Virginia Beach

I was packing up to change location for a couple of days so I didn’t know immediately why my sister-in-law messaged to ask if we were okay. I texted back asking about why, then googled and saw that another tragedy had struck at a location we had driven by just days before.

We went to dinner after I received the message. It was late at the sports bar. TVs showed tennis, softball, baseball, and the shooting aftermath. Looking at the patrons, you’d never have guessed that a shooting had occurred just miles away. A shooting that took away 12 lives, injured others.

The one thought that came to me was that we’ve become inured to mass shootings. It can be close, but unless someone we know is involved, we don’t care, we don’t pay attention. We laugh, we drink, we flirt, continue living.

I do notice. I do care, but I’m old school and refuse, perhaps stupidly, to believe that these shootings should be commonplace. Mass shootings will never be common for me. At least I hope that is the case.

Strangely, perhaps lovingly, this song is playing right now on a station that wouldn’t normally be playing this song:

Perhaps not all love is over the rainbow. Perhaps we’ll find our way before it’s too late. Perhaps we’ll find ourselves. Perhaps it all starts with each of us and recognizing pain, seeing that shootings should not be common, not being inured to all of this pain.

Perhaps we’ll convince the short-sighted that guns should not be commonplace either. And, perhaps that is my own unicorn.

 

7 thoughts on “Virginia Beach

  1. Optimism and hope can be hard to find, Sascha. I just read the news of the shooting too actually. There are good people in the world, and yet what I see around me makes it hard to hold onto that dream.

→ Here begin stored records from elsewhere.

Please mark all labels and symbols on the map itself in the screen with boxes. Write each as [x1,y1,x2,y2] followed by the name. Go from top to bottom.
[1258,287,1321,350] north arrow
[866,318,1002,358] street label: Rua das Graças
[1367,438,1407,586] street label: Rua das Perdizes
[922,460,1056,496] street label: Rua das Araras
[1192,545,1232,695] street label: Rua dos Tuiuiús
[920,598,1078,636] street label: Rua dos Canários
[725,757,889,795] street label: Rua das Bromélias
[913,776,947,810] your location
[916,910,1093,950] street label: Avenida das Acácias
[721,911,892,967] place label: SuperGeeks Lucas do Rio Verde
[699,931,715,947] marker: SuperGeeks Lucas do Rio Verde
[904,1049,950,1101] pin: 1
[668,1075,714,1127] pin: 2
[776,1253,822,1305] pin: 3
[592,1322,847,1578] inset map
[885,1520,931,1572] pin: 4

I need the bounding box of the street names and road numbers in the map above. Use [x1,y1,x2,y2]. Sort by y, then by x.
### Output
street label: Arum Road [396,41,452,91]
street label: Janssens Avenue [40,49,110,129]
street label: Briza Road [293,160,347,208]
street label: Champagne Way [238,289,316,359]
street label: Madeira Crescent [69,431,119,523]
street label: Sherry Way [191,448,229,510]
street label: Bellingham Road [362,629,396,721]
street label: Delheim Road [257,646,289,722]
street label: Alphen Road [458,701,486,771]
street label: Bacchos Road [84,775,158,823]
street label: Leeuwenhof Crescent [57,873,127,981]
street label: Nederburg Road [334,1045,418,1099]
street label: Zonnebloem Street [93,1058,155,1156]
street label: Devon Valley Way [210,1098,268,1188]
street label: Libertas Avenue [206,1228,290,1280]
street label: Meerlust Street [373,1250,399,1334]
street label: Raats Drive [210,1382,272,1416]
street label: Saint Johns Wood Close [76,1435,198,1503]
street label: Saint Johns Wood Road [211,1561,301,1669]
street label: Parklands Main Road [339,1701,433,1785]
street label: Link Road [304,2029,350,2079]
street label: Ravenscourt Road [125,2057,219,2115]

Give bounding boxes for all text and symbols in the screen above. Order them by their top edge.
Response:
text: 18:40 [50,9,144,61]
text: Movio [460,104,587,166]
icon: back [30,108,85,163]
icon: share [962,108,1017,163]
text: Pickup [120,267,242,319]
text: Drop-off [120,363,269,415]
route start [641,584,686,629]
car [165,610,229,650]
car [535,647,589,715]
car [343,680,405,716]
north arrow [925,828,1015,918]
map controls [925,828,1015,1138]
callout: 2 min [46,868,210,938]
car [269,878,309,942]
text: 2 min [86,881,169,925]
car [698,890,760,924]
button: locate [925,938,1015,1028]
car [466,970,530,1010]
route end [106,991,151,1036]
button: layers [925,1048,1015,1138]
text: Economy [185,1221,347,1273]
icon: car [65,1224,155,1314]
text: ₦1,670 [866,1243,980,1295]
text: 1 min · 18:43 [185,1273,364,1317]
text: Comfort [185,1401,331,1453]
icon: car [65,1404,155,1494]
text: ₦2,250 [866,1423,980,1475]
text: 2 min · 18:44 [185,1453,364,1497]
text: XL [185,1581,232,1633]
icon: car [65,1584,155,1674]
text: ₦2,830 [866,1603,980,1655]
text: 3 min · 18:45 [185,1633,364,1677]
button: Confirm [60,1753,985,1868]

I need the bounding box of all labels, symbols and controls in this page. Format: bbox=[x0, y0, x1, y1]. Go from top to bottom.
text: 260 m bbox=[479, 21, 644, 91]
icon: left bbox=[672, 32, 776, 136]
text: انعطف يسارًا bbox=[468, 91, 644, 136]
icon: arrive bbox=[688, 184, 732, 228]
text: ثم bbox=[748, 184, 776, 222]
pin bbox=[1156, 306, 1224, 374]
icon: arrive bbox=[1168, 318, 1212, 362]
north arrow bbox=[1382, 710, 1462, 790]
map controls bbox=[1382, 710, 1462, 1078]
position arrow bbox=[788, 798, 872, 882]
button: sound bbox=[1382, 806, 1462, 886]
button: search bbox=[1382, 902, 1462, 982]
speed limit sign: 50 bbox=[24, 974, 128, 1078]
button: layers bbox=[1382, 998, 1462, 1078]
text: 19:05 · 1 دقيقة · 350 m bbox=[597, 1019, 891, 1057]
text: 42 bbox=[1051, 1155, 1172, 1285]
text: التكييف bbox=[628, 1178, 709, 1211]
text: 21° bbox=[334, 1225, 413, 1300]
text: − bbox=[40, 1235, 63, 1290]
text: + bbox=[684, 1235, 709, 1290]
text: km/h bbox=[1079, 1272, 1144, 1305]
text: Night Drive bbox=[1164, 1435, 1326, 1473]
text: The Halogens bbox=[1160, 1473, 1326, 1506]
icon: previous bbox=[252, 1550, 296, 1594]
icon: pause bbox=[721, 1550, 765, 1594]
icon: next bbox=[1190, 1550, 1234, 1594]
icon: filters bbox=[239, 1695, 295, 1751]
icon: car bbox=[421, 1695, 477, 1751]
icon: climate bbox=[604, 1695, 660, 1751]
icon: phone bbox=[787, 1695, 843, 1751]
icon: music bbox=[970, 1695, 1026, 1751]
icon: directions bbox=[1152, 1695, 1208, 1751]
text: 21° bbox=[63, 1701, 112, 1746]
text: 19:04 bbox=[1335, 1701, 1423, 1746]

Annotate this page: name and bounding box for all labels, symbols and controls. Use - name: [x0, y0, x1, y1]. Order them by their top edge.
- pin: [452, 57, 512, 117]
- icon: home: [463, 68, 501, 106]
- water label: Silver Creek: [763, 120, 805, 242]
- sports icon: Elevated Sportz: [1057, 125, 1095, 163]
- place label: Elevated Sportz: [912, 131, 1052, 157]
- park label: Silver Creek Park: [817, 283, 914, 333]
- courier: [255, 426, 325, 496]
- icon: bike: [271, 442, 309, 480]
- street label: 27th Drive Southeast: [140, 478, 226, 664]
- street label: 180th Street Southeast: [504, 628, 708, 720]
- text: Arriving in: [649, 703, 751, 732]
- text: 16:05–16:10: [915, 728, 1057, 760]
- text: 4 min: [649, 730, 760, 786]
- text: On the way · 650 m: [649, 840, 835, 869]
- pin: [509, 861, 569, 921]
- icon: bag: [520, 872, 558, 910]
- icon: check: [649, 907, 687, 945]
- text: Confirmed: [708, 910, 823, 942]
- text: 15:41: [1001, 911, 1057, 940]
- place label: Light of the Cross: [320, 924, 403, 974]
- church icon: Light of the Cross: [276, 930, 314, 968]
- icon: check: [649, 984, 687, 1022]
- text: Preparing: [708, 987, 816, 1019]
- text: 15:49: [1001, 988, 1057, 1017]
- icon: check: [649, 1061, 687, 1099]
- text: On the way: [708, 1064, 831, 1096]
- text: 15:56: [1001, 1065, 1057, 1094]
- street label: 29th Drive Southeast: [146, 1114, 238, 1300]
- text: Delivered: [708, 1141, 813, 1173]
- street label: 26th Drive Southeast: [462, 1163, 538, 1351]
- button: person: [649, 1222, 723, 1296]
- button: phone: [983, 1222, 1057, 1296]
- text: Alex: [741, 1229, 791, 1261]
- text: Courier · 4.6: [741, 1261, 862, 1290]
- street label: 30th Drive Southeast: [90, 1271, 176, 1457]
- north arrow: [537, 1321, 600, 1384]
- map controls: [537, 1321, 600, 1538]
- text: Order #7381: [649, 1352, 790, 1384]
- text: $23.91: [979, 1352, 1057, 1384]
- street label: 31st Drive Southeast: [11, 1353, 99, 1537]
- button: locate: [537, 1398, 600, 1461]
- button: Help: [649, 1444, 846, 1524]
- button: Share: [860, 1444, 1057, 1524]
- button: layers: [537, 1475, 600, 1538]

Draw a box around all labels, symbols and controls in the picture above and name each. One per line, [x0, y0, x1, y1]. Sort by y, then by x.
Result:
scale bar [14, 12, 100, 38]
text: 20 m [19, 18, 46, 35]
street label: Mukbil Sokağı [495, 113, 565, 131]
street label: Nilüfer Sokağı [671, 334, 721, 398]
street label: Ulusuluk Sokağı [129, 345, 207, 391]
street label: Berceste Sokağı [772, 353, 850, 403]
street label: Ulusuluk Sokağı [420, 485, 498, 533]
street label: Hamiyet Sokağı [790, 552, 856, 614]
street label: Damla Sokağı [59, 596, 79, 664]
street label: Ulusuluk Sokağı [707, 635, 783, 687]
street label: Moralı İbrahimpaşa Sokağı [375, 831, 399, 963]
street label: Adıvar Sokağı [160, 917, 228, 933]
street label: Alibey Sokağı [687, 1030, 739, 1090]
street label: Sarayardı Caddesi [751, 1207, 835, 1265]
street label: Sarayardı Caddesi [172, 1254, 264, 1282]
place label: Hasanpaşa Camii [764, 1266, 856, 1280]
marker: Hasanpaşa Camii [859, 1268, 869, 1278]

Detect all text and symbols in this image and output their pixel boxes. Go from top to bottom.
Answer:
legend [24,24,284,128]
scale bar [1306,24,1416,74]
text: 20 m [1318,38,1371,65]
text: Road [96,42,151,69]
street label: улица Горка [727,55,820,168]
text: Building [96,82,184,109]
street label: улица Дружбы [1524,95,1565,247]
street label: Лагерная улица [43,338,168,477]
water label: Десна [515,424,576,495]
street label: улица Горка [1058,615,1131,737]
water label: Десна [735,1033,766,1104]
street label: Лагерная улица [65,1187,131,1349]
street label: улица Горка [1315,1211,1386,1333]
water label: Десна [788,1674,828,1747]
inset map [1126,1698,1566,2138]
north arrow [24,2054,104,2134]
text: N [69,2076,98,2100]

    I fear that world has become a place where we must be selfish to survive, where we cannot look out for our neighbor, but instead must look out for our neighbor (that’s not mine BTW).

    1. You’re right. I was talking with some folks today who said they’ve become (paraphrased) paranoid in situations where they never thought they would be. One of them has been to that municipal center often. It’s disheartening. People just need to care rather than treat it as every day.

  2. I think it will take the next generation to conquer this problem. The old guard (NRA) must die out and the generation that has suffered the losses will make the changes. That’s how it’s always been.

  3. It’s terrible that these shootings continue to happen. I pray for the victims and their families and hope that Jehovah God supports them during this difficult time. Psalms 147:3 says, “He heals the brokenhearted; He binds up their wounds.”